How Schools Can Call a Truce in Education’s Ongoing Culture War

Opinion | Community

How Schools Can Call a Truce in Education’s Ongoing Culture War

By Stephanie Malia Krauss     Nov 24, 2021

How Schools Can Call a Truce in Education’s Ongoing Culture War

In April 2019, I stood with Virginia’s Governor, Secretary of Education, and State Superintendent to declare “Virginia is for Learners.” It was the crescendo of a multi-year education reform effort spanning two gubernatorial administrations, led by a host of state and local education leaders.

Since then, a growing group of nonpartisan education leaders have been working hard to deliver on that promise. This has included the establishment of the Commonwealth Learning Partnership, a coalition of more than 40 education groups and universities committed to modernizing Virginia’s public education system; the launch of EdEquityVA, the state’s roadmap to and trainings on education equity; and more recently, the formation of a statewide education foundation, Virginia Learns.

These education leaders have offered constant support to the education frontlines throughout the pandemic. Even so, extended crisis schooling gave rise to heated disagreements between parents and schools, put on full display at school board meetings and on social media. Virginia, like so many places, has culture wars dominating discourse about public education, which has taken attention away from school, educator, and student needs.

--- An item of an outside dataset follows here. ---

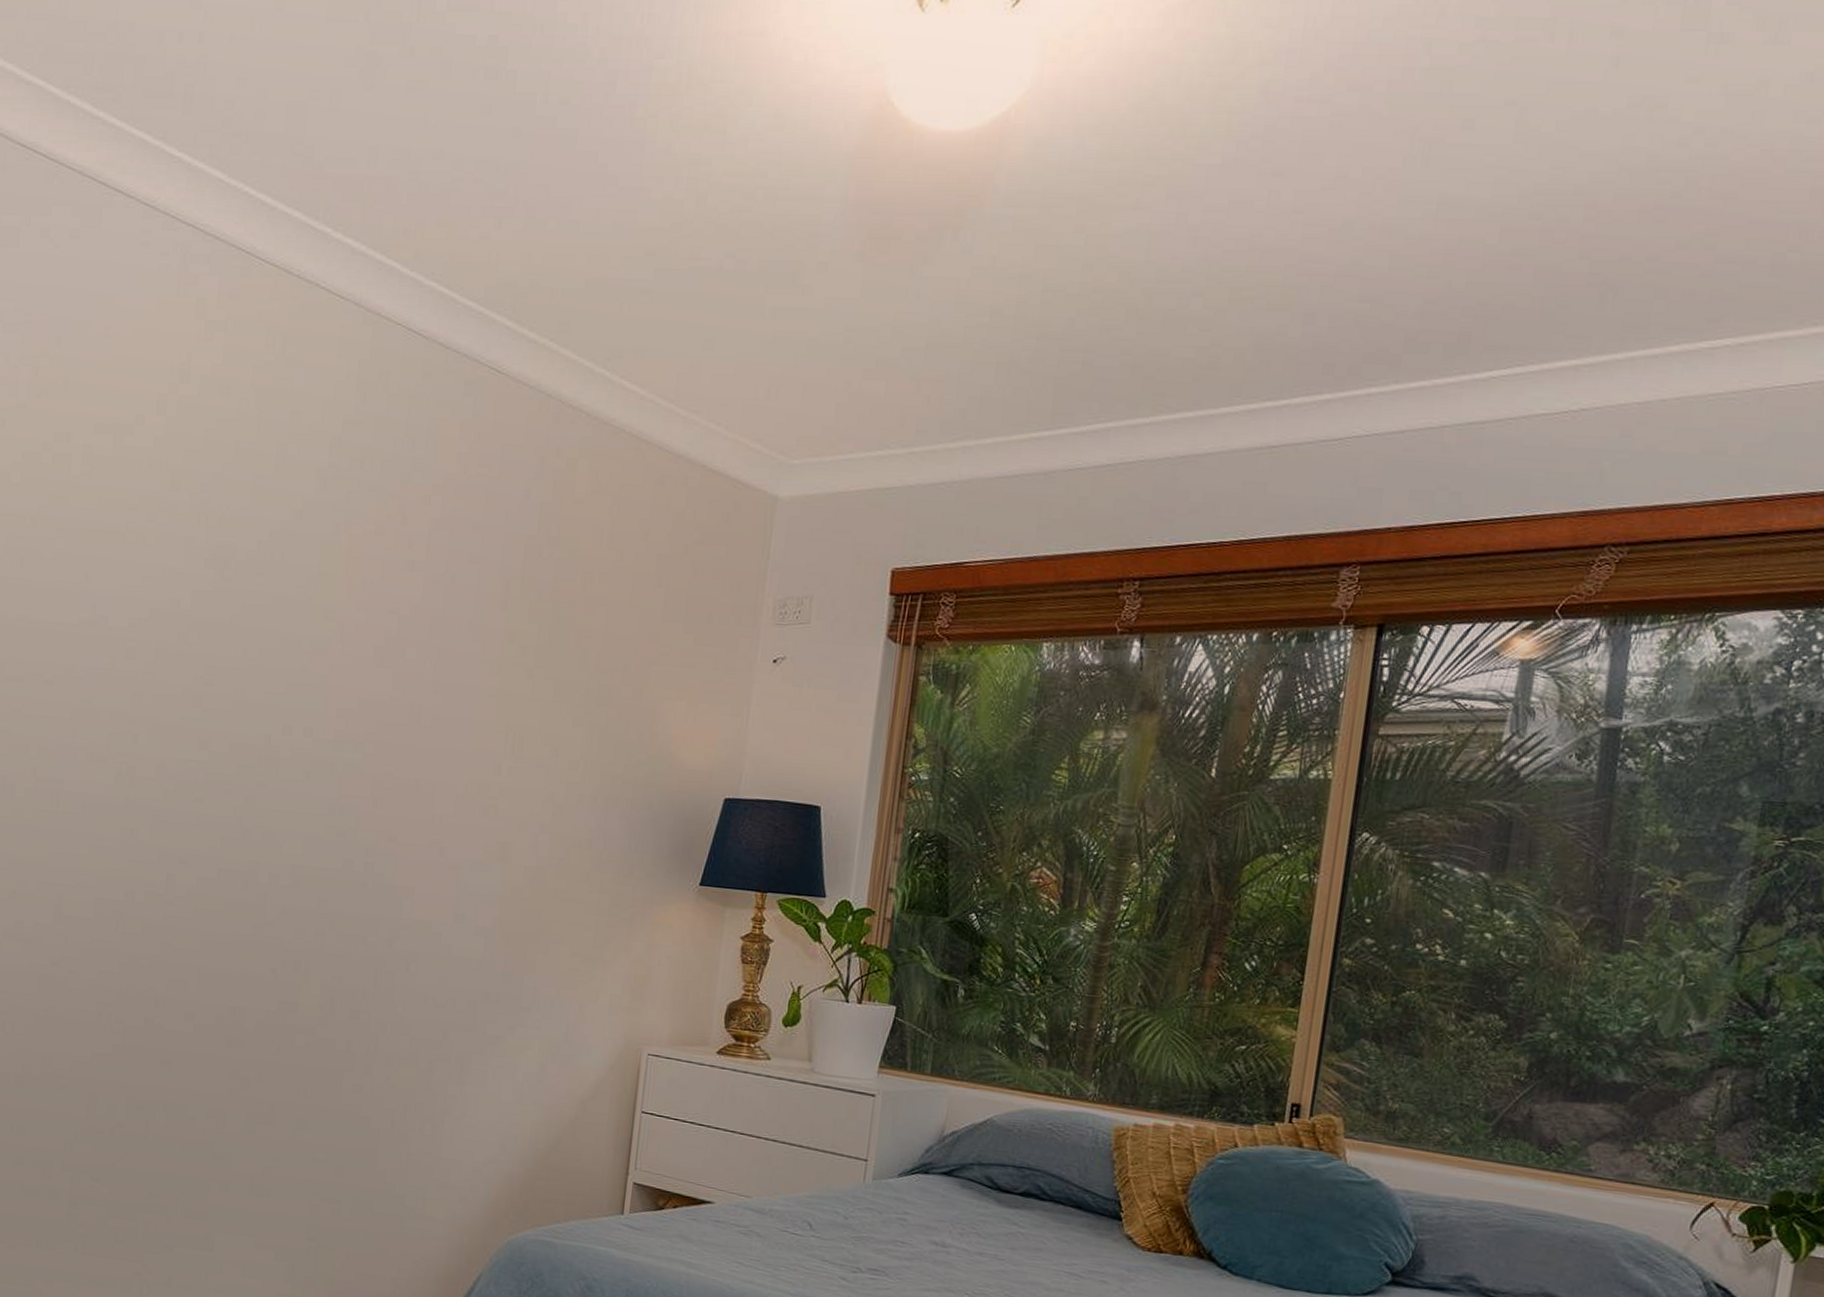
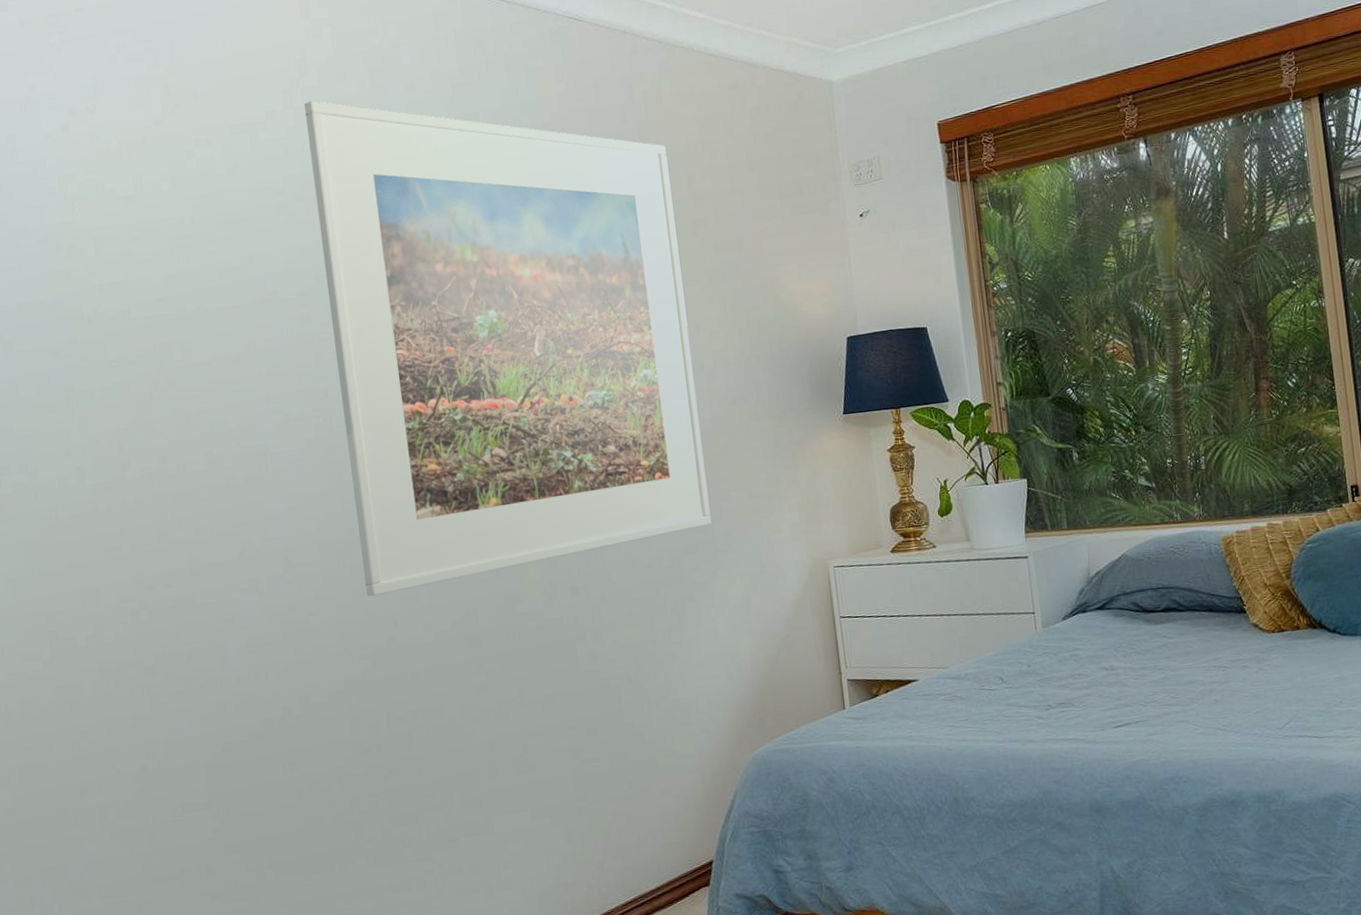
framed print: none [134,411,567,976] -> present [304,100,712,597]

It’s no surprise that education ended up being the hot-button campaign issue in Virginia’s recent governor’s race. The Democratic candidate, Terry McAuliffe, campaigned on his record. Republican candidate, Glenn Youngkin, took a different approach, tapping into the fears and frustrations of his constituency. Youngkin won on the promise of more parental control in education, saying his first action would be to fire the state’s education chief, and that he would promote school choice.

While this was an effective way to win a race, it misses the complexity of the issues impacting education in COVID recovery. Beyond platitudes and promises, we need decision-makers who bring people together to work towards the common good of student learning, healing and recovery. Using education as a wedge issue to stoke anger, resentment and to deepen divisions will only make matters worse.

Youngkin’s win and the public conversation on education that took place across Virginia and the US leading up to his election, illuminates three problems we face in education: issues of trust, truth and trauma.

Pandemic experiences have made parents less trusting of their children’s schools. Campaigns and conversations have focused on who should have power over a child’s education, when the reality is that parents and educators share that responsibility.

For many kids, the adults who support learning go beyond the household and school. Extended family, counselors, services providers and afterschool programs are also a part of the equation. Adults need to work in partnership to support children’s learning and well-being. Parental and family engagement, along with school-community partnerships, must be a top priority for states and schools. This requires professional development on effective engagement, working with parent groups and providing ways for parents and community partners to have a voice in education decisions.

Parents have their own role to play. This starts with taking a posture of empathy and openness towards the people running schools and teaching kids. The past two years have been hard for everybody, but the pressures and demands on educators have been extreme. Formal parent groups, like the PTA, and informal organizing groups, can establish and enforce a culture that upholds the dignity and worth of all people.

Exacerbating these trust issues are alarming disagreements over truth. Culture wars are getting worse. CRT and school curriculum debates reveal unsettling differences between what people view as “truth” in current circumstances and American history. We cannot move around this issue. We must work through it. Schools and communities need assistance from experienced facilitators and mediators to have difficult and necessary conversations about racism, inequity and our history. This is reconciliation work, and it is vital for the health, healing and well-being of students, families and communities. If we do not do this, then our kids—especially those who are Black, brown, and Indigenous—will fall into the fault lines these culture wars have created.

Trauma has been an accelerant to trust and truth issues. We are nearly two years into the most disruptive period many of us have ever experienced, and trauma abounds. Left unaddressed, it will take a continued toll on student learning and mental health, educator wellness and community capacity for collective care. Healing from trauma takes time, training and focus. This is especially true in places and with people who already were experiencing trauma before COVID. It is time for leaders to prioritize and invest in mental health, to get trained on trauma-informed care and to work on improving systems of care.

The future of our schools and long-COVID education recovery is about more than power, advancement and choice. It will last longer than a campaign cycle, and even a gubernatorial term. Real recovery is about care, connection and healing. For students to learn and schools to function, we must work and heal together.

For nearly eight years, I have worked alongside Virginia’s most inspiring educators and education leaders. They know Virginia is for Learners is a promise that extends across political and community divides, and that it must hold true, even in times of disruption or disagreement. This is the path forward that supports students, builds great schools, and a future of learning where young people can thrive.